The expansive complex in Manhattan known as the Rockefeller Center was developed by tycoon John D.
and this entertainment venue was intended to be one of its showpieces.
One of the first occupants of the entertainment arena was the Radio Corporation of America, from which the name of the theater is derived.
The entertainment venue opened its doors in 1932 with an extravagant stage performance featuring Martha Graham and Ray Bolger, well known names at the time.
The Music Hall was designed to project a return to classy sophisticated entertainment, but commercial realities caused it to fall back on the established format of a film feature with an elaborate show on stage.

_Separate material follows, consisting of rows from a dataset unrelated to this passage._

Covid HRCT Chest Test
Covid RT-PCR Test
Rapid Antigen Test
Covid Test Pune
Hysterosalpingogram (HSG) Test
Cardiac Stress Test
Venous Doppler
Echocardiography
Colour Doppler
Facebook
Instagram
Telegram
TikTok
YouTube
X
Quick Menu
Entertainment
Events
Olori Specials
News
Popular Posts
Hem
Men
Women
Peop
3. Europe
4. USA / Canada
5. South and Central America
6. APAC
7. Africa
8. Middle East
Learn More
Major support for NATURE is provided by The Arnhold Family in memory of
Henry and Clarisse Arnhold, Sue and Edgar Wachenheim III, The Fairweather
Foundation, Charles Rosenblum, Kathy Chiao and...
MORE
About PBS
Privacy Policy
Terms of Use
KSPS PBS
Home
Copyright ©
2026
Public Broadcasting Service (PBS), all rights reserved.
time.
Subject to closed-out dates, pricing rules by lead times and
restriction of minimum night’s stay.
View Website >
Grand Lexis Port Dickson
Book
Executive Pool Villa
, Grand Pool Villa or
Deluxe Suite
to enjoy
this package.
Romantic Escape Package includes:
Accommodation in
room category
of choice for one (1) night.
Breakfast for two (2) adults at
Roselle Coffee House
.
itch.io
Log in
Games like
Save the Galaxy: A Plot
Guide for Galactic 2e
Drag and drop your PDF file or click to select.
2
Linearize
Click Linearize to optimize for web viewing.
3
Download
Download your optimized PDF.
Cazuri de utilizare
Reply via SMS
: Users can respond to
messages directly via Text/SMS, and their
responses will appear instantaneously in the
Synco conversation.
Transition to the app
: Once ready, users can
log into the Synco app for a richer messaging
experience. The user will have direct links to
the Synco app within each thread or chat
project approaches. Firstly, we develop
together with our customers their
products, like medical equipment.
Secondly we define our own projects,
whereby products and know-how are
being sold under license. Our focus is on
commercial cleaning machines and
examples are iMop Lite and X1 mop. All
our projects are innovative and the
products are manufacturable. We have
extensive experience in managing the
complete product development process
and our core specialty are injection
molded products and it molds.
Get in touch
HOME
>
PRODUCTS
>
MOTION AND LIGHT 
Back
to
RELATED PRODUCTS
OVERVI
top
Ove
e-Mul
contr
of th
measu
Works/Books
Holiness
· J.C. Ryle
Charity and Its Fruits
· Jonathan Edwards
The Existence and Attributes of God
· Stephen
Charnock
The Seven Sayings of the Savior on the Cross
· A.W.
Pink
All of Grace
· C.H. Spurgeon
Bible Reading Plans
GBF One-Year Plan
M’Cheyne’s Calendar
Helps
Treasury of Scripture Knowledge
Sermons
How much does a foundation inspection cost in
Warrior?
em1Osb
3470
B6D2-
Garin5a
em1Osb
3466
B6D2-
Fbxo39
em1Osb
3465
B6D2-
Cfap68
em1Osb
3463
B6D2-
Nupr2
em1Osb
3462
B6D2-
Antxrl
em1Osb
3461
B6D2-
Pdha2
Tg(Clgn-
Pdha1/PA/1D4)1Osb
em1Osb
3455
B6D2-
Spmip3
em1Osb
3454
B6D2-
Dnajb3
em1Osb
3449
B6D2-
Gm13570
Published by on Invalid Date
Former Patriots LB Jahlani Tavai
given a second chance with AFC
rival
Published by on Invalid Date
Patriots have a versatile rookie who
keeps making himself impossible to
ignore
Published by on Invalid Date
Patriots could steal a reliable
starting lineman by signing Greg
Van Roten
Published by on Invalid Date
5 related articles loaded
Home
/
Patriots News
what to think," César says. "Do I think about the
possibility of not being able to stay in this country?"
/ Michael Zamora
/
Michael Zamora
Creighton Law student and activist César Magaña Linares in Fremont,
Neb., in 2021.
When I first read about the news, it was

This format served the venue and its audiences well until the end of the 1970s.
At this time changes in the distribution of movies caused problems for the venue, as did its tradition for showing only G-rated movies.
Today the venue, renovated and refurbished to match its original grandeur still shows features and movie premieres but the focus now is on live stage shows and concerts.
With seating for nearly 6,000 viewers, the Music Hall was acclaimed as the world's most immense movie theater at the time of its opening.
The theater's interior with its restrained Art Deco style decorations were a refreshing changing from the customary rococo style of other movie theaters of its time.
The Music Hall's Great Stage is a majestic 44 m wide and 20m deep, suggesting a resemblance to the setting sun.
Also noteworthy is the Music Hall's magnificent pipe organ, an enormous instrument that is the largest of its kind constructed for a movie theater.
It was exceptional as it possessed the versatility to produce diverse kinds of musical entertainment.